──────── EXERCISE TEXT

Code for elegance, code for clarity

Replies are listed 'Best First'.

Re: Code for elegance, code for clarity
by tilly (Archbishop) on Jan 12, 2004 at 16:12 UTC

On the home-grown csv_split. I detect the following bugs and various issues:

You are way too fond of putting multiple lines on one. Hitting return is cheap, and makes code easier to scan.
Walking through a string with s/(.)// is inefficient. (Walking the string is O(n*n).) Use m/(.)/g instead - that is what it is for. You can rewrite your check for "" with: /\G"/cg (see perlop). This makes for a O(n) algorithm. (Unless $` or $' were used anywhere in the program. In which case split might turn out faster.)
A toggle is better written as $quoted = !$quoted; That obviously and unambiguously toggles. To verify what $quoted = 1 - $quoted; did I had to to scan the code to see if $quoted was set anywhere else. Why make the maintainer do that work when a clearer alternative exists?
Your code will not handle returns embedded in a quoted field. If having the bug is OK in your application, document that limitation with a comment. Else fix.
Speaking of comments, anyone who doesn't understand the CSV format reasonably well is likely to wonder whether you made some serious mistakes. A brief English description of the format would make sense.

Therefore don't think of style as something that you have to squeeze through an external code review. Think of it as something that you enforce with an internal code review because good style lessens how much work you have to do before you can productively work on your old scripts.

[reply]
[d/l]
[select]

Re: Re: Code for elegance, code for clarity

by flyingmoose (Priest) on Jan 12, 2004 at 17:13 UTC

I would likewise complain in a code review. Fortunately, I am not subjected to them, as I find the concept fairly insulting. I think sometimes it's better to just say "Here is how we want things to be coded" and then talk to the person if you think something can be done better. At work, I hate having to play defense -- "can't we all just get along?". I hate getting assaulted by groups of people at once, like when three people walk into your tiny cube and start looking over your shoulder. Yep, readability and standards are important -- but they can be taken too far.

But yes, one or two short line comments would do wonders in maintainablity. Proof of wizardry does nothing for me. I don't think the "elegant" example was elegant at all. I thought it was quite un-elegant. It did the job, it worked, and it wasn't horribly ugly -- but it was not elegant.

What I want to see is code that is instantly recognizable -- something that doesn't require me to stare at it for one or two minutes to understand. It's ok to require Perl knowledge to understand your code, but I'd rather see more baby-perl rather than golf-perl at work AND on CPAN.

────────────────

**WORK REQUEST 1:**
In the listing below, replace "Darjeeling" with "Shillong" throughout the part that opens with the line containing "Trial Classes" and runs through the end of the listing. Give only that part, otherwise unchanged, and leave out the pictures.

──────── DATA FOR THIS EXERCISE

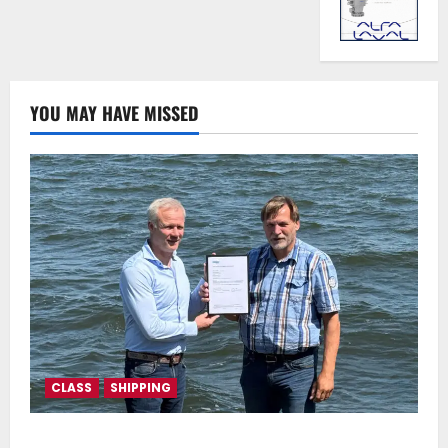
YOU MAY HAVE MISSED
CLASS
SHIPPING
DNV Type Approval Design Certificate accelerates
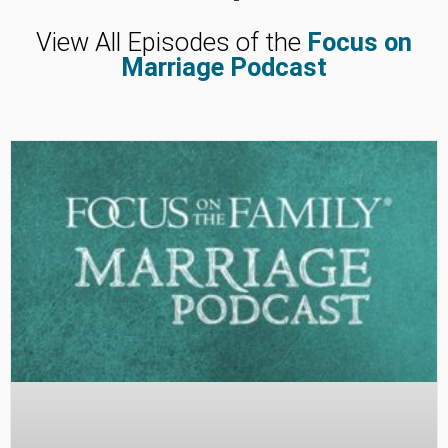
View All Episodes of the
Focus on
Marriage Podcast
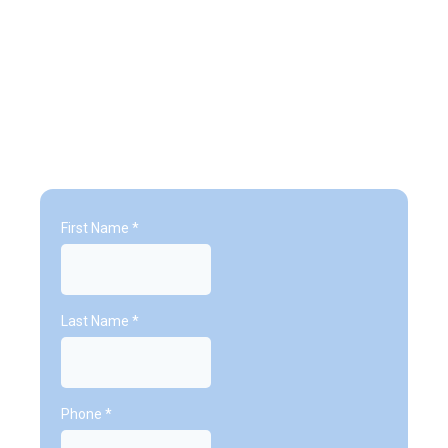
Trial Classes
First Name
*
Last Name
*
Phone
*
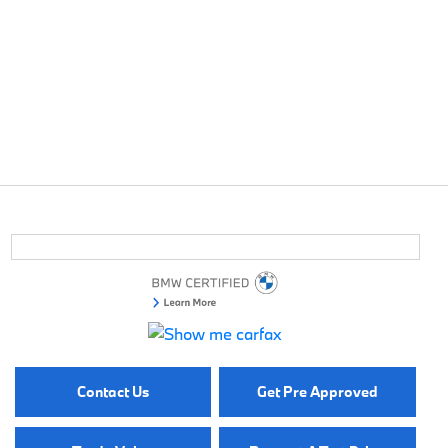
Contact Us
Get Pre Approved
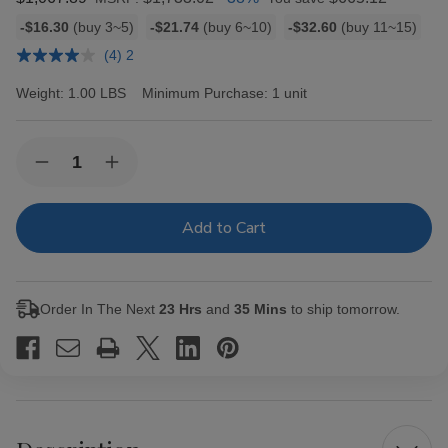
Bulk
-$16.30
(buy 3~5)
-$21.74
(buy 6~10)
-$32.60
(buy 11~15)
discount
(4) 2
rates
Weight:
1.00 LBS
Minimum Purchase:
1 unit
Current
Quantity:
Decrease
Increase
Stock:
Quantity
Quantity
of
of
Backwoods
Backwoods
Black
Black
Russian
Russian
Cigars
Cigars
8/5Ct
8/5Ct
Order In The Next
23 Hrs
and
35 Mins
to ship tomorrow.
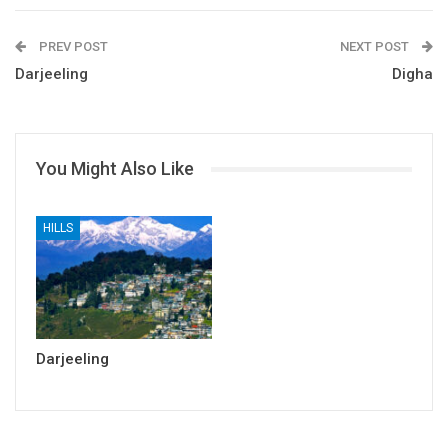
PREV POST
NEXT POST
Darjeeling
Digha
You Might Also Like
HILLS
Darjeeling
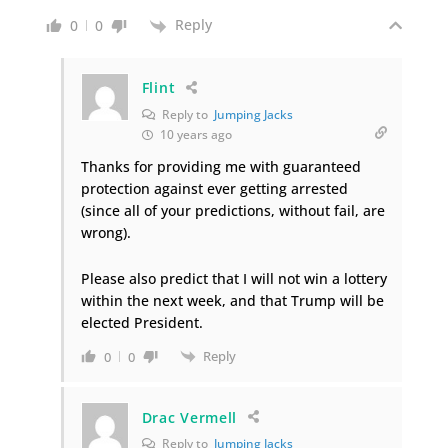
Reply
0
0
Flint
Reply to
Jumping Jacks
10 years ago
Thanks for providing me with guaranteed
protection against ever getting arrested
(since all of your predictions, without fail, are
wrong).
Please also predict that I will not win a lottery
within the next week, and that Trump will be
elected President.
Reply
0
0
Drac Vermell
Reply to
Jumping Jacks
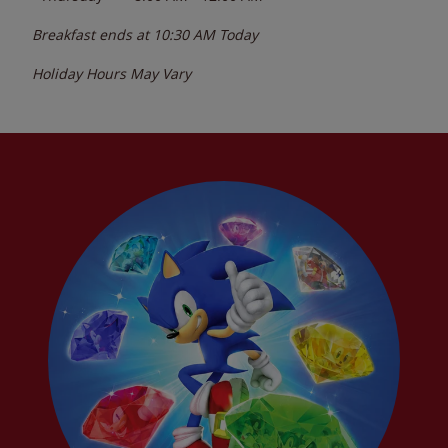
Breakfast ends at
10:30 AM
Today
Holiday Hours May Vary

────────────────

**WORK REQUEST 2:**
Answer these questions about the thread on code elegance and clarity:
(a) How does the first reply say a toggle is better written?
(b) According to the first reply, what is the cost of walking a string with s/(.)//?
(c) What does the second reply say it would rather see more of, at work and on CPAN, instead of golf-perl?

**WRITTEN REPLY 1:**
Trial Classes
First Name
*
Last Name
*
Phone
*
Contact Us
Get Pre Approved
Bulk
-$16.30
(buy 3~5)
-$21.74
(buy 6~10)
-$32.60
(buy 11~15)
discount
(4) 2
rates
Weight:
1.00 LBS
Minimum Purchase:
1 unit
Current
Quantity:
Decrease
Increase
Stock:
Quantity
Quantity
of
of
Backwoods
Backwoods
Black
Black
Russian
Russian
Cigars
Cigars
8/5Ct
8/5Ct
Order In The Next
23 Hrs
and
35 Mins
to ship tomorrow.
PREV POST
NEXT POST
Shillong
Digha
You Might Also Like
HILLS
Shillong
Reply
0
0
Flint
Reply to
Jumping Jacks
10 years ago
Thanks for providing me with guaranteed
protection against ever getting arrested
(since all of your predictions, without fail, are
wrong).
Please also predict that I will not win a lottery
within the next week, and that Trump will be
elected President.
Reply
0
0
Drac Vermell
Reply to
Jumping Jacks
Breakfast ends at
10:30 AM
Today
Holiday Hours May Vary

**WRITTEN REPLY 2:**
(a) As $quoted = !$quoted;
(b) O(n*n).
(c) Baby-perl.